Open Data Infrastructure
DataFusion UDF Boundaries for Data Product APIs
How DataFusion UDFs can become reviewed API boundaries for data product services instead of hidden runtime shortcuts.
A user-defined function looks small until it becomes the place business logic, policy logic, and performance risk hide together.
UDFs are API boundaries
Data product APIs often need logic that plain SQL does not express cleanly. Teams add a user-defined function, expose an endpoint, and move on. That is convenient. It is also the moment the API contract becomes harder to audit.
The ODI lens treats a UDF as a boundary. It has inputs, outputs, owners, versions, allowed data types, policy assumptions, and failure behavior. If a data product API depends on it, the function is no longer a local implementation detail.
DataFusion makes functions explicit
DataFusion documents scalar, window, aggregate, and table UDF patterns. It also exposes catalogs, table providers, and plans that can be inspected around execution. That combination gives API owners a place to register behavior and a place to review how the behavior enters the query path.
Core idea: a UDF that affects a data product answer should have the same review posture as the API that exposes the answer.
Review the function, not just the query
Review the function signature, volatility expectations, null behavior, error behavior, resource cost, and policy context. Log which UDF version ran for a request. If the function touches external state, treat that state as part of the data product contract.
For related guidance, read DataFusion UDF boundaries for governed query services, DataFusion logical plans as policy evidence, and agentic AI tool schemas as data contracts.
What breaks first
- A UDF implements business logic without an owner or version.
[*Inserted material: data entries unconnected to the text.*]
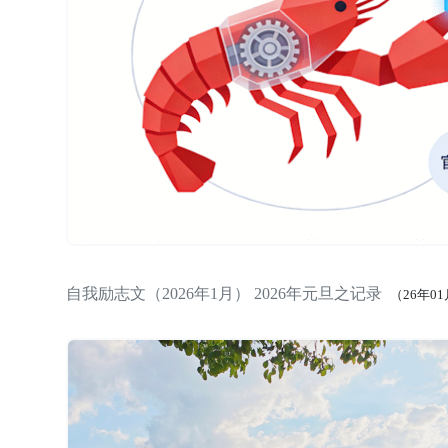
自我励志文（2026年1月） 2026年元旦之记录
（26年0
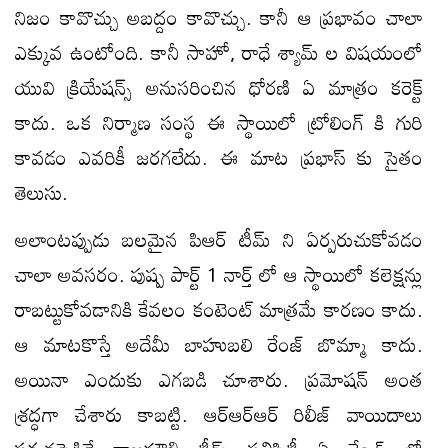
నిజం కావొచ్చు అబద్దం కావొచ్చు. కానీ ఆ ప్రభావం చాలా
ఎక్కువ ఉంటోంది. కానీ సాహో, రాధే శ్యామ్ ల విషయంలో
యువి క్రియేషన్స్ అనుసరించిన ధోరణి ఏ మాత్రం కరెక్ట్
కాదు. ఒక నిర్మాణ సంస్థ ఈ స్థాయిలో ట్రోలింగ్ కి గురి
కావడం ఎవరికీ జరగలేదు. ఈ మాట ప్రభాస్ కు సైతం
తెలుసు.
అలాంటప్పుడు బలమైన పిఆర్ టీమ్ ని ఏర్పరుచుకోవడం
చాలా అవసరం. పుష్ప పార్ట్ 1 నార్త్ లో ఆ స్థాయిలో కలెక్షన్లు
రాబట్టుకోవడానికి కేవలం కంటెంట్ మాత్రమే కారణం కాదు.
ఆ మాటకొస్తే అదేమీ బాహుబలి రేంజ్ బొమ్మా కాదు.
అయినా ఎందుకు ఎగబడి చూశారు. ప్రమోషన్ అంత
శ్రద్ధగా చేశారు కాబట్టి. ఆర్ఆర్ఆర్ రిలీజ్ వాయిదాలు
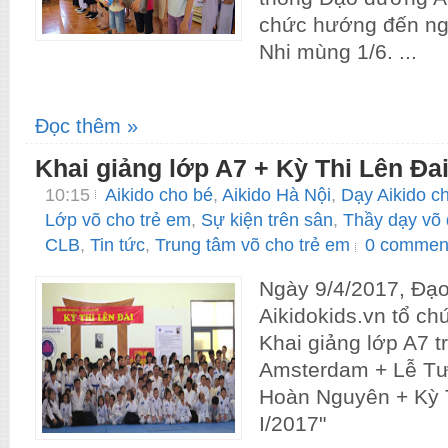
chức hướng đến ng
Nhi mùng 1/6. ...
Đọc thêm »
Khai giảng lớp A7 + Kỳ Thi Lên Đai
10:15
Aikido cho bé
,
Aikido Hà Nội
,
Dạy Aikido c
Lớp võ cho trẻ em
,
Sự kiện trên sân
,
Thầy dạy võ 
CLB
,
Tin tức
,
Trung tâm võ cho trẻ em
0 commen
Ngày 9/4/2017, Đạ
Aikidokids.vn tổ ch
Khai giảng lớp A7 
Amsterdam + Lễ T
Hoàn Nguyên + Kỳ 
I/2017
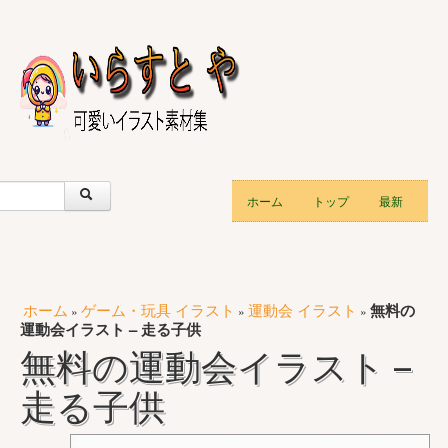
ホーム
トップ
最新
ホーム
ゲーム・玩具 イラスト
運動会 イラスト
無料の
»
»
»
運動会イラスト – 走る子供
無料の運動会イラスト –
走る子供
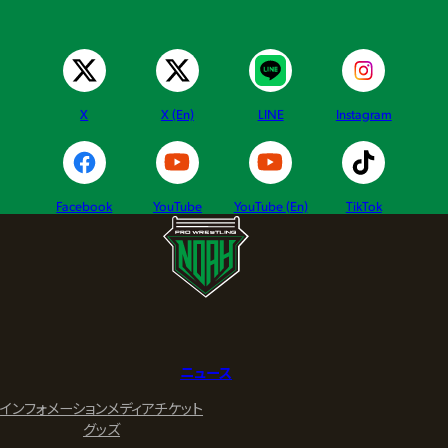
X
X (En)
LINE
Instagram
Facebook
YouTube
YouTube (En)
TikTok
ニュース
インフォメーション
メディア
チケット
グッズ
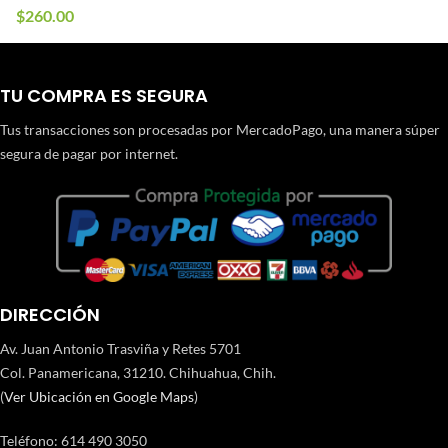
$
260.00
TU COMPRA ES SEGURA
Tus transacciones son procesadas por MercadoPago, una manera súper
segura de pagar por internet.
DIRECCIÓN
Av. Juan Antonio Trasviña y Retes 5701
Col. Panamericana, 31210. Chihuahua, Chih.
(
Ver Ubicación en Google Maps
)
Teléfono
:
614 490 3050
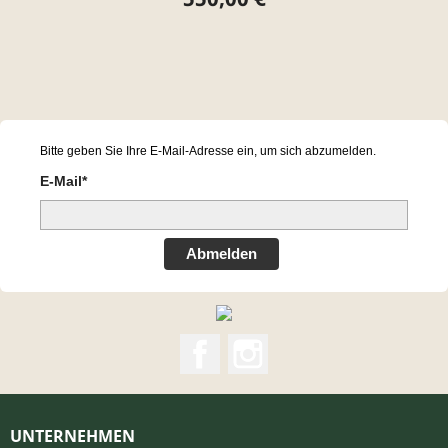
Bitte geben Sie Ihre E-Mail-Adresse ein, um sich abzumelden.
E-Mail*
Abmelden
Facebook
Instagram
UNTERNEHMEN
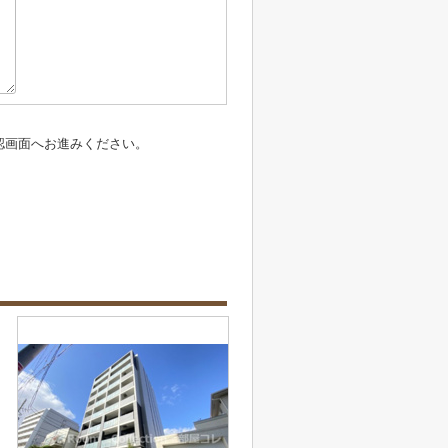
認画面へお進みください。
- A policy check hides inside a function that auditors cannot inspect.
- A function calls an external service without timeout and replay rules.
- The API logs query text but not the function version that changed the answer.
UDF governance questions
Ask whether every UDF has an owner, version, test fixture, resource budget, and policy assumption. If the function can change the meaning of an answer, it belongs in the review record.
Sources to start with
These primary sources anchor the technical claims in this guide.
- DataFusion user-defined functions documentation
- DataFusion functions documentation
- DataFusion custom table provider documentation
- OpenLineage object model documentation
A data product API is only as reviewable as the functions it trusts.